I’ll explain how you can implement your own tree collection type that meets our file system needs right after this message from our sponsor.

( Message from Sponsor )

What you want is a collection type that resembles a tree but that allows you to place items in specific nodes of your own choosing. Once you have this, you can put your folder class instances in the tree or some other future class with similar needs.

What I’m going to describe here is a type of tree called a left-child right sibling tree and it works like this.

You’ll have your tree class that has a pointer to the root node. So far, it’s just like any other tree class. The real work happens in the tree node class. This is the class that’s designed just for this collection type and allows you to keep your class such as your folder class focused on what it does best. Let the left-child right-sibling tree node class handle the children and siblings.

The first thing is the node class has a parent pointer just like in the binary tree node class. It also has two other pointers and one of them is the left child pointer just like the binary tree. The similarity stops here though. This left child pointer is not based on some comparison. It just points to the first child. What about the second child, or the third? If you think about all of the children in a line, then they form a list. Some of them may have children of their own but let’s not worry about that just yet. Just focus on one set of children. We get to this set of children through the parent’s left-child pointer which points to the first child. Once we get to the first child, then that first child can point to the second child, and the second child can point to the third child. All of the children are siblings of each other. That’s the purpose of the right-sibling pointer. It just points to the next sibling to the right. If there’s only one child or this is the last child in the list, then the right-sibling pointer will be null.

Any of the children in the list can have children of their own and if so, the child uses its left-child pointer to identify the first of its children.

This forms a hierarchy where each node can have as many children as needed. All it needs to do is point to the first child and the children take it from there.

Each node points directly to its parent. this is needed because while nodes are aware of who their next sibling is, they have no idea of which node was the first child. This is just like a single linked list. If you want to go back, you have to start all over again. Having a pointer to the parent allows you to get back to the first child in the list if you need to.

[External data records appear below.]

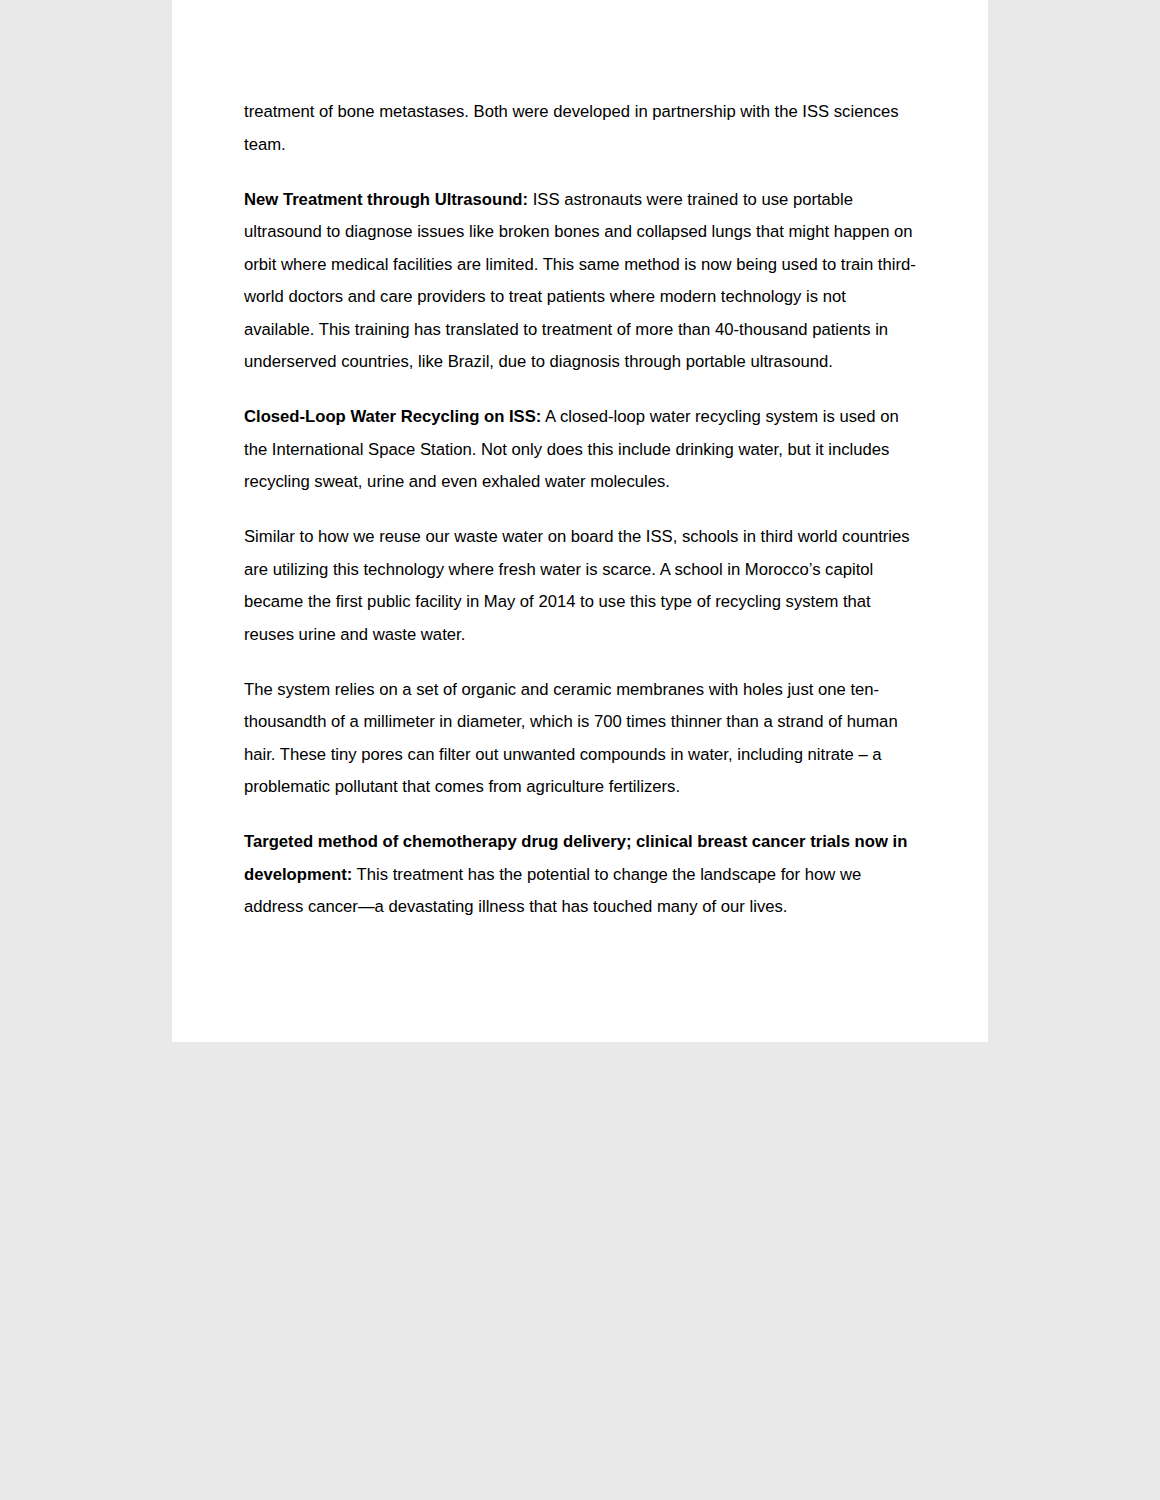treatment of bone metastases. Both were developed in partnership with the ISS sciences team.
New Treatment through Ultrasound: ISS astronauts were trained to use portable ultrasound to diagnose issues like broken bones and collapsed lungs that might happen on orbit where medical facilities are limited. This same method is now being used to train third-world doctors and care providers to treat patients where modern technology is not available. This training has translated to treatment of more than 40-thousand patients in underserved countries, like Brazil, due to diagnosis through portable ultrasound.
Closed-Loop Water Recycling on ISS: A closed-loop water recycling system is used on the International Space Station. Not only does this include drinking water, but it includes recycling sweat, urine and even exhaled water molecules.
Similar to how we reuse our waste water on board the ISS, schools in third world countries are utilizing this technology where fresh water is scarce. A school in Morocco’s capitol became the first public facility in May of 2014 to use this type of recycling system that reuses urine and waste water.
The system relies on a set of organic and ceramic membranes with holes just one ten-thousandth of a millimeter in diameter, which is 700 times thinner than a strand of human hair. These tiny pores can filter out unwanted compounds in water, including nitrate – a problematic pollutant that comes from agriculture fertilizers.
Targeted method of chemotherapy drug delivery; clinical breast cancer trials now in development: This treatment has the potential to change the landscape for how we address cancer—a devastating illness that has touched many of our lives.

What kind of performance will this collection give you? Since this collection is all about user defined structure and has no rules of its own about how to arrange nodes, then looking for a particular node doesn’t give us anything we can use to rule out other nodes. We need to start looking at the first child, checking if it has a left child and if so either remember this or go ahead and start searching this left child right away. We end up needing to look through the collection one item at a time so this will be a Big-O of N operation. In many ways it’s just like a big single linked list that’s been broken up into smaller single linked lists.

If you were to combine this collection with a binary tree, then you could have the binary tree store items by name or number or whatever you need that then point to the appropriate node in the left-child right-sibling tree. this would allow you to find items quickly in the binary tree and keep their user-defined arrangement in the left-child right-sibling tree. The tradeoff for this approach is that you need to maintain two collections now which will use more memory. But it will allow you to use each collection for what it’s best used for.